(THE DATA begins)
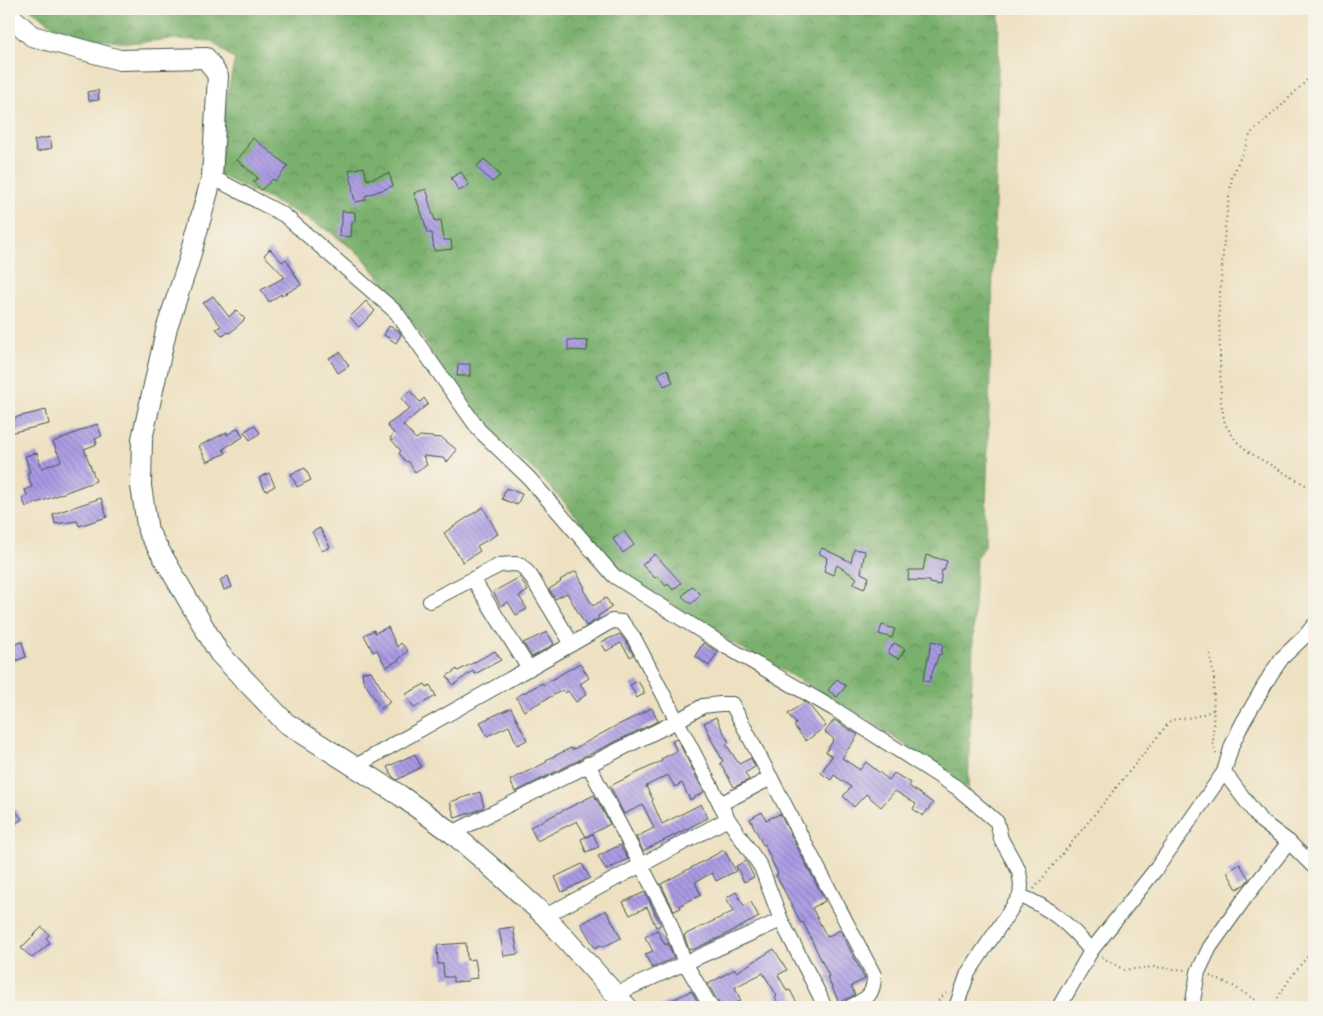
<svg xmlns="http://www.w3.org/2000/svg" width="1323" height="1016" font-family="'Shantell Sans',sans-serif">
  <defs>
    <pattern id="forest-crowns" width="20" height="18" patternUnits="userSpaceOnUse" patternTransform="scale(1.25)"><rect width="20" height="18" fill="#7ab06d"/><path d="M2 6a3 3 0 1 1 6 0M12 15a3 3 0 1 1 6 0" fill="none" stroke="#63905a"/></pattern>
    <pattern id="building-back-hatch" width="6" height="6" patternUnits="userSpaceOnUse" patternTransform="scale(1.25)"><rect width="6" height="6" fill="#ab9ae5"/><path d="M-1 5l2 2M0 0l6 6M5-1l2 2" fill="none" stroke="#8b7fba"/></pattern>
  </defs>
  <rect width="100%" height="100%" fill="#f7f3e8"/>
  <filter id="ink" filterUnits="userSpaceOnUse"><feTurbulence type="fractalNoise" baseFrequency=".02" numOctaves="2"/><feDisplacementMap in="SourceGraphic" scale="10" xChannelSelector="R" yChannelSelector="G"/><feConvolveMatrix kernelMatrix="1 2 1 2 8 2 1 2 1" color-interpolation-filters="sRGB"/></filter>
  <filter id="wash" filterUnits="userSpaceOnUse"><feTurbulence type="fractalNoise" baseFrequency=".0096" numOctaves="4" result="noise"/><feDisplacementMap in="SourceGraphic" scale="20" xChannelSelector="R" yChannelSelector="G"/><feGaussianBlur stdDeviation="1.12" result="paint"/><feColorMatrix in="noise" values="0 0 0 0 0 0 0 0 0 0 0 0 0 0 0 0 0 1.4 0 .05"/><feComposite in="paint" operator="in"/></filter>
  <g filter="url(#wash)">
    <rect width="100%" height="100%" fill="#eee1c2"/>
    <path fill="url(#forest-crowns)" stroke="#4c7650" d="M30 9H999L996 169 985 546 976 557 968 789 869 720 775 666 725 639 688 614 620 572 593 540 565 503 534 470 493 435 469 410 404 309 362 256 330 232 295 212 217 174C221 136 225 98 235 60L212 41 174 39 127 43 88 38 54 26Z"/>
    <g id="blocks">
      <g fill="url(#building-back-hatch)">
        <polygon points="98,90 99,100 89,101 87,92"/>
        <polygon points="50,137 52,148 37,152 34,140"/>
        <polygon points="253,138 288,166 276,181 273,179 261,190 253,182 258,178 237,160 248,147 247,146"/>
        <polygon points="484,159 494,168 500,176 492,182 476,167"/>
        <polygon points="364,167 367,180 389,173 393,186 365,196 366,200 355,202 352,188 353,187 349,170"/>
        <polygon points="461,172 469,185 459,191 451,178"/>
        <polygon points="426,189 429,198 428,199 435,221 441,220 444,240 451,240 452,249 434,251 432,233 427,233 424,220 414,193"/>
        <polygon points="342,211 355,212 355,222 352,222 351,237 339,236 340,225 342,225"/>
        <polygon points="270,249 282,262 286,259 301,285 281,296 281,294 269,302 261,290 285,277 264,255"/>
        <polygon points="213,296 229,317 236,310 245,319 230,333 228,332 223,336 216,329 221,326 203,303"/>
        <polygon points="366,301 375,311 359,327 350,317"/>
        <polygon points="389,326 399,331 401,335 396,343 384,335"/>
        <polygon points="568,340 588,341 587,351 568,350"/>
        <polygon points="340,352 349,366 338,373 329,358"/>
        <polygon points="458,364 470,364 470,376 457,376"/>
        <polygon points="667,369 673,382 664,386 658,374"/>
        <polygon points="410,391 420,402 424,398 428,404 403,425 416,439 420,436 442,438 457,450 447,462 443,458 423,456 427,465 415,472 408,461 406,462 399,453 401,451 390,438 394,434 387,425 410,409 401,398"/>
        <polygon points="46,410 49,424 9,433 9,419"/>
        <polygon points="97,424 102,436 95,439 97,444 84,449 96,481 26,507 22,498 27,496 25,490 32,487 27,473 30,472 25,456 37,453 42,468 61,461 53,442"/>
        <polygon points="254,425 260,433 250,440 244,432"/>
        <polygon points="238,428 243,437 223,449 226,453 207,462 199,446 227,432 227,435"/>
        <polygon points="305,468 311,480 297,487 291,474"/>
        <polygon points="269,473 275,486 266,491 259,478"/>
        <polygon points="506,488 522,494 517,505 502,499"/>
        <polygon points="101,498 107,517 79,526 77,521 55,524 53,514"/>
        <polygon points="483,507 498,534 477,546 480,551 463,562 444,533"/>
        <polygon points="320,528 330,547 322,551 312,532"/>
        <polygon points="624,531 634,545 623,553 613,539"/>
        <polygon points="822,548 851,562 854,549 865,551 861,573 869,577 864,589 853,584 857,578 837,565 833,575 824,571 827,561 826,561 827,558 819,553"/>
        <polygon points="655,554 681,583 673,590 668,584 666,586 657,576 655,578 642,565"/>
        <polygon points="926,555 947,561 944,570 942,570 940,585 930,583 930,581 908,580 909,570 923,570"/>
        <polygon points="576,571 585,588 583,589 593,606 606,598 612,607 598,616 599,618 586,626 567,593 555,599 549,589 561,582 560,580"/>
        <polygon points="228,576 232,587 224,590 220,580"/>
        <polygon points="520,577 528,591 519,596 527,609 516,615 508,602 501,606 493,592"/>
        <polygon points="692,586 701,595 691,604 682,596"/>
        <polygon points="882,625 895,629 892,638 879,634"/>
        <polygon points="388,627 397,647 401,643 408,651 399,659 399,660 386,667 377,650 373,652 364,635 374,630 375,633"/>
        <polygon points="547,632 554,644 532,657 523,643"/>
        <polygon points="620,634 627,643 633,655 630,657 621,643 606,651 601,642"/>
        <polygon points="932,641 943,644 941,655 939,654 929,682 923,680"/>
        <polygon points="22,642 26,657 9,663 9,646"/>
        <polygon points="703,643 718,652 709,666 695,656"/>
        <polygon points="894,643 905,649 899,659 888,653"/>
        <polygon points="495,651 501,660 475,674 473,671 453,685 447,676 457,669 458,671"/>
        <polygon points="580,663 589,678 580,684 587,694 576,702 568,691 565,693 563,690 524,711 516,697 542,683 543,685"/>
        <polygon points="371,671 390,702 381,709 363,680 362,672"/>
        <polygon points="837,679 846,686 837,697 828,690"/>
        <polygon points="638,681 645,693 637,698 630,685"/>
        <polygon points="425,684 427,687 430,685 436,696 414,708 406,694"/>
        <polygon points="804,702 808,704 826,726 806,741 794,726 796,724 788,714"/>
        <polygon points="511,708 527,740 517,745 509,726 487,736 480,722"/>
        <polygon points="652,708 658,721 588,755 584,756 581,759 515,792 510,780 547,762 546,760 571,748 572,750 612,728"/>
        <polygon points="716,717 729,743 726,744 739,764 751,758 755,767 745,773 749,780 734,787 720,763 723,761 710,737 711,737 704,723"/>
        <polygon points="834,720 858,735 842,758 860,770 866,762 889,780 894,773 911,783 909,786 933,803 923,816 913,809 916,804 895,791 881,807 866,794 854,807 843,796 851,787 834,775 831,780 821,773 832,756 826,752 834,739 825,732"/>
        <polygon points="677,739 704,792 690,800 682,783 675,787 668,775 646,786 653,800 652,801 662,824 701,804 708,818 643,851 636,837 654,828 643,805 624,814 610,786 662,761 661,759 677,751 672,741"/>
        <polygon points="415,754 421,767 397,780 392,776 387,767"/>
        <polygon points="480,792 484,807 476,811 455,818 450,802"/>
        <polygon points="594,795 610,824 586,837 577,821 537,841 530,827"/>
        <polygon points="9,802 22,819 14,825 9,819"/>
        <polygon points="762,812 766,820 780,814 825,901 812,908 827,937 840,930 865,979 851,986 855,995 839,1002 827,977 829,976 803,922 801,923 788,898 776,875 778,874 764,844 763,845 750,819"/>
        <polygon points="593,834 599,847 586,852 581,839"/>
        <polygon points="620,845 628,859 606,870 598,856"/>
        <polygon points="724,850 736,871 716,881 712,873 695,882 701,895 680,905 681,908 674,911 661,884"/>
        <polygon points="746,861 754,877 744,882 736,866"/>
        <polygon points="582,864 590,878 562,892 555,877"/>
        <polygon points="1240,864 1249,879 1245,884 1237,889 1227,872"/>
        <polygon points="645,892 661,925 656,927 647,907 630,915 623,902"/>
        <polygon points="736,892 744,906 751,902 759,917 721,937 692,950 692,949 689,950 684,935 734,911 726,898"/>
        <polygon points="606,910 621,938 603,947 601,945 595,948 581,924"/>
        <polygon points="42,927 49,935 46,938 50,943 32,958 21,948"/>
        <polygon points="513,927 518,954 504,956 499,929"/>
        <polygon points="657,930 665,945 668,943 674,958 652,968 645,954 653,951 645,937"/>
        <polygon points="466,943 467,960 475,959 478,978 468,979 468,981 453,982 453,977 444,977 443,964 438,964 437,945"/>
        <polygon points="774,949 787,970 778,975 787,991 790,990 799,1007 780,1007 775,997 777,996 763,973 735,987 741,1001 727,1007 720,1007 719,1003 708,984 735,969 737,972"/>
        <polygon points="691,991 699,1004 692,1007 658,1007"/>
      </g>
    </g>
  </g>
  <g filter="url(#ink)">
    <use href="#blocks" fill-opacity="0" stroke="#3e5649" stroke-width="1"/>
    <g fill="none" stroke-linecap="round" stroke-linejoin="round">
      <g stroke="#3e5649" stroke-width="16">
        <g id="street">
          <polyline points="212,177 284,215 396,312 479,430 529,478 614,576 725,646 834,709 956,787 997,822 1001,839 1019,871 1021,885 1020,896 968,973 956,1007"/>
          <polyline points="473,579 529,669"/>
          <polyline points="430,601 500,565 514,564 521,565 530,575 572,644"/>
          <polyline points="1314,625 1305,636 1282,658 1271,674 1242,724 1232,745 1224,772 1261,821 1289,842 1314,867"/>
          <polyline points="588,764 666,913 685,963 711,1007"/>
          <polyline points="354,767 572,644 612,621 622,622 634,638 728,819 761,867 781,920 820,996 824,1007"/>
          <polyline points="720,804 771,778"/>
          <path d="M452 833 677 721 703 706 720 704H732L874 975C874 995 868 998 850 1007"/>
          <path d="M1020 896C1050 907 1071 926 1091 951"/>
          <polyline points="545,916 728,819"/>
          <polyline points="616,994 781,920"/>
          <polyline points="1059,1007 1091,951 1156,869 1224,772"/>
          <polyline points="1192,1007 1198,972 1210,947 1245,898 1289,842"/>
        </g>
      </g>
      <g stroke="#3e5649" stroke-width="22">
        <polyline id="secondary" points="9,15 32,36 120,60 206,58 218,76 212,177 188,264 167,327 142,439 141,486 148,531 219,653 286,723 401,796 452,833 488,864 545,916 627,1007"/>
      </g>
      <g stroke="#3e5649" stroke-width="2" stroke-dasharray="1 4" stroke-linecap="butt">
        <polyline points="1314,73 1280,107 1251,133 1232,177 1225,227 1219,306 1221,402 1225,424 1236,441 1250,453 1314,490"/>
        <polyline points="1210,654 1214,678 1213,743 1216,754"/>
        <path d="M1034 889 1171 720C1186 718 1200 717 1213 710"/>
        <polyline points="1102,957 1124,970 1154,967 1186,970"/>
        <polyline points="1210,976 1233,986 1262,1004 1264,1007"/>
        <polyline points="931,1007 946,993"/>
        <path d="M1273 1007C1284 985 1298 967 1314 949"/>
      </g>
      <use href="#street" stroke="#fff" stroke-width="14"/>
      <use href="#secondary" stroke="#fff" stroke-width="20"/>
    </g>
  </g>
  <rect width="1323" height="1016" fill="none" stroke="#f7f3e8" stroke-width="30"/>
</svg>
(THE DATA ends)
Return each line from the entries above that includes "pattern".

    <pattern id="forest-crowns" width="20" height="18" patternUnits="userSpaceOnUse" patternTransform="scale(1.25)"><rect width="20" height="18" fill="#7ab06d"/><path d="M2 6a3 3 0 1 1 6 0M12 15a3 3 0 1 1 6 0" fill="none" stroke="#63905a"/></pattern>
    <pattern id="building-back-hatch" width="6" height="6" patternUnits="userSpaceOnUse" patternTransform="scale(1.25)"><rect width="6" height="6" fill="#ab9ae5"/><path d="M-1 5l2 2M0 0l6 6M5-1l2 2" fill="none" stroke="#8b7fba"/></pattern>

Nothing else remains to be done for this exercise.